Dr. Nickells is Professor and Vice Chair of Research in the Department of Ophthalmology and Visual Sciences, University of Wisconsin-Madison. He has appointments in the Department of Physiology, UW Comprehensive Cancer Center, Institute on Aging, and the Eye Research Institute. His research utilizes the tools of molecular biology to investigate pathophysiologic processes of the retina and optic nerve. His current research focuses on intracellular signaling pathways in glaucoma and neuroprotective mechanisms.
Dr. Polans is Associate Professor of Ophthalmology and Visual Sciences and Associate Professor of Biomolecular Chemistry at the University of Wisconsin-Madison. He is an expert in the biochemistry and molecular biology of the eye. His research program encompasses diverse fields of investigation including ocular tumors (especially melanoma), the remote effects of cancer in the eye as well as fundamental issues related to phototransduction.

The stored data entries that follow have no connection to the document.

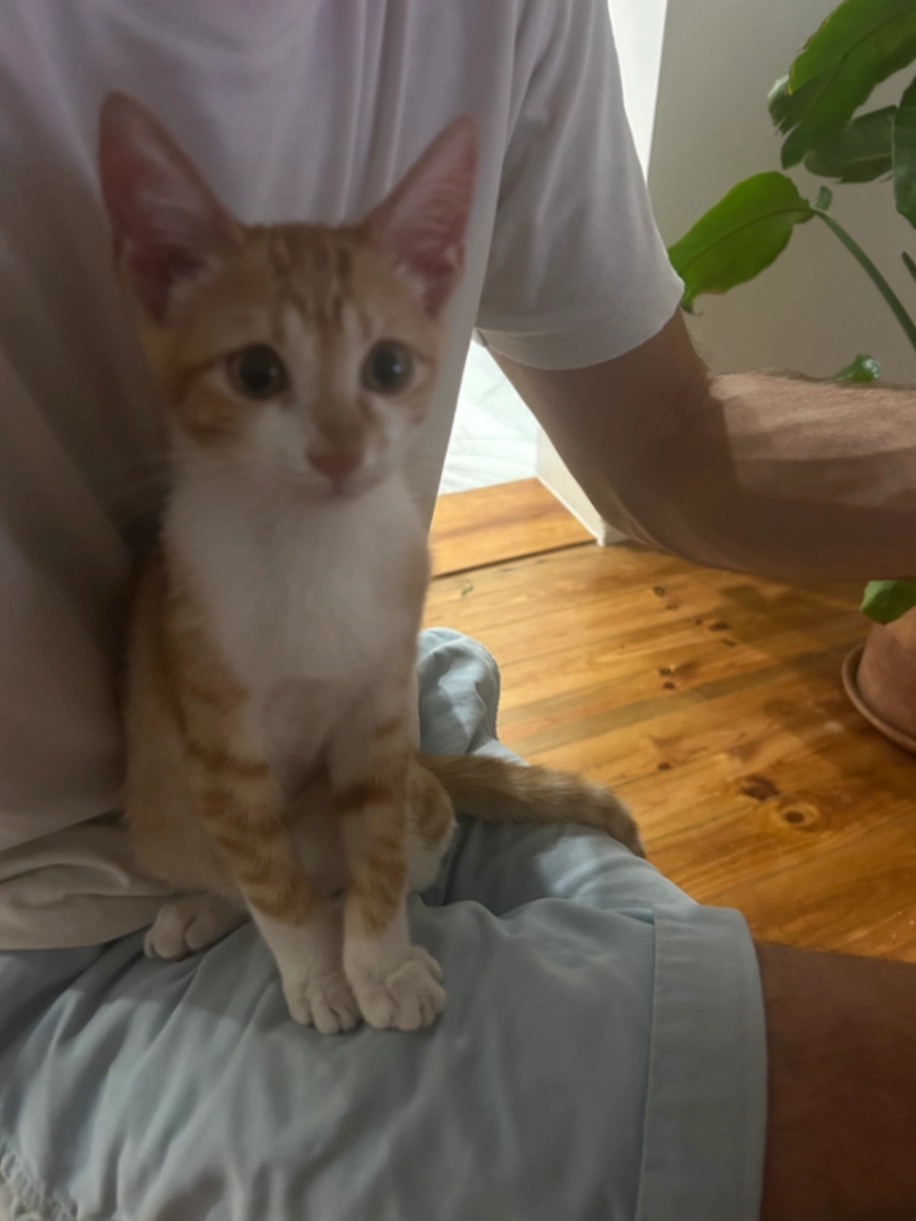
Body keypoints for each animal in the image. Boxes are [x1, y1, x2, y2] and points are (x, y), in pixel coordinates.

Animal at [100, 93, 644, 1035]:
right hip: (160, 807)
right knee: (240, 860)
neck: (312, 549)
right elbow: (267, 876)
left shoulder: (383, 714)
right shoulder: (216, 736)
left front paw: (378, 963)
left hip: (416, 791)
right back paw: (206, 906)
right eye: (256, 371)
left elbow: (377, 851)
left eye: (387, 365)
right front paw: (318, 973)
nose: (340, 450)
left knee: (389, 848)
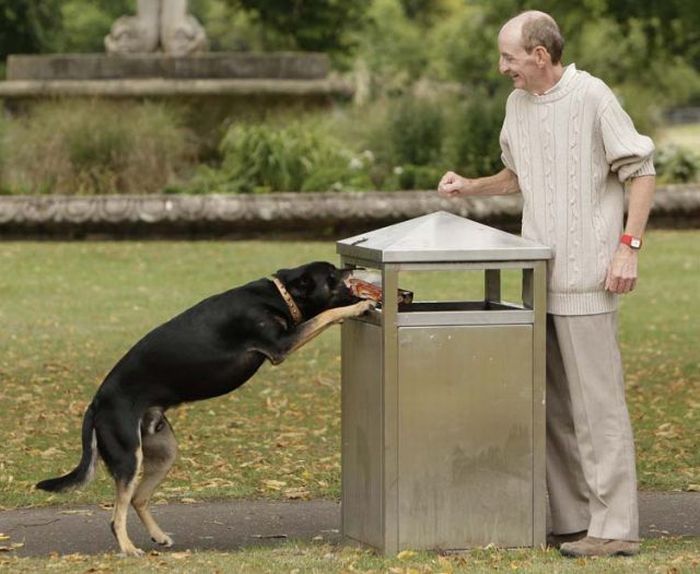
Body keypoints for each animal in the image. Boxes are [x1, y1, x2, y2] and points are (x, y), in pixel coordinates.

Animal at [35, 264, 374, 560]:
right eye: (332, 275)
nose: (353, 268)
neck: (280, 295)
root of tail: (96, 404)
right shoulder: (281, 345)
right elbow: (326, 315)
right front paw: (357, 308)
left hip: (163, 452)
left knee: (138, 498)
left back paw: (158, 536)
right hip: (129, 457)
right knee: (116, 515)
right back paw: (129, 549)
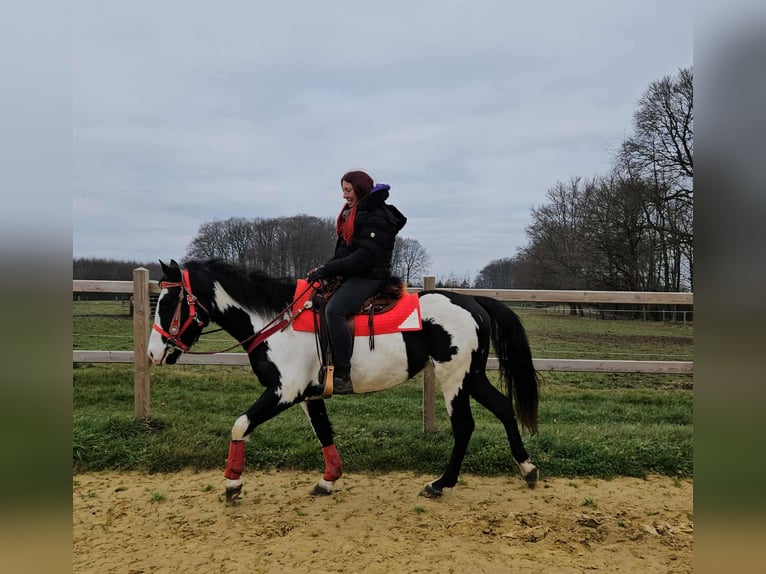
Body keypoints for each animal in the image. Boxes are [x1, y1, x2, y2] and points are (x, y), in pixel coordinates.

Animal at [148, 259, 540, 502]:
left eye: (168, 302)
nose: (152, 353)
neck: (278, 322)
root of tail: (473, 302)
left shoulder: (284, 392)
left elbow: (240, 424)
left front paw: (232, 483)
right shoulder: (309, 395)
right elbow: (324, 432)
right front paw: (328, 479)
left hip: (454, 378)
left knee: (464, 426)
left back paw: (440, 484)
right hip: (473, 376)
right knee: (504, 408)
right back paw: (528, 469)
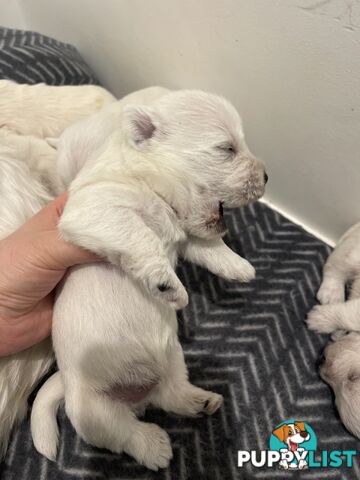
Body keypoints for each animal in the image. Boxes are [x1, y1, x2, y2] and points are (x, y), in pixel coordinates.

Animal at [30, 87, 268, 468]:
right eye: (226, 148)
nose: (267, 177)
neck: (152, 183)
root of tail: (137, 396)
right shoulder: (95, 210)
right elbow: (138, 236)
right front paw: (168, 285)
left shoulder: (185, 238)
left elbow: (208, 247)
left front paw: (241, 267)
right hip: (90, 408)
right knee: (122, 432)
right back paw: (156, 448)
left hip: (174, 360)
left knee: (170, 394)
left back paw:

Dr. Reid is a Professor in the Departments of Ophthalmology and Vision Science and Biochemistry and Cell Biology at Texas Tech University. He has extensive experience as a biochemist and cell biologist in investigating the modulation of cell growth and wound healing processes. Recently, he has undertaken investigations concerning the structure/function relationships of neuropeptides as they relate to a variety of physiological functions.
Dr. Albrecht holds faculty appointments in Pharmaceutical Sciences, Animal Health & Biomedical Sciences, and Pediatrics at the University of Wisconsin-Madison. He is the Director of the BBPIC/AMFSC Microscopy Lab.
Dr. Russell is a Vision Scientist in the Department of Surgical and Radiological Sciences at the University of California, Davis. His research interests include glaucoma, aqueous humor dynamics, cataract and the influence of biophysical cues on ocular cells. He has studied the trabecular meshwork extensively and has human meshwork cells to test experimental drugs in vitro.
Dr. Sheibani is a Professor in the Department of Ophthalmology and Visual Sciences, University of Wisconsin School of Medicine and Public Health. He is interested in mechanisms that keep angiogenesis in check and alterations under pathological conditions, such as ischemia or diabetes, that result in ocular neovascularization.
Dr. Gadek is a medicinal chemist with a Ph.D.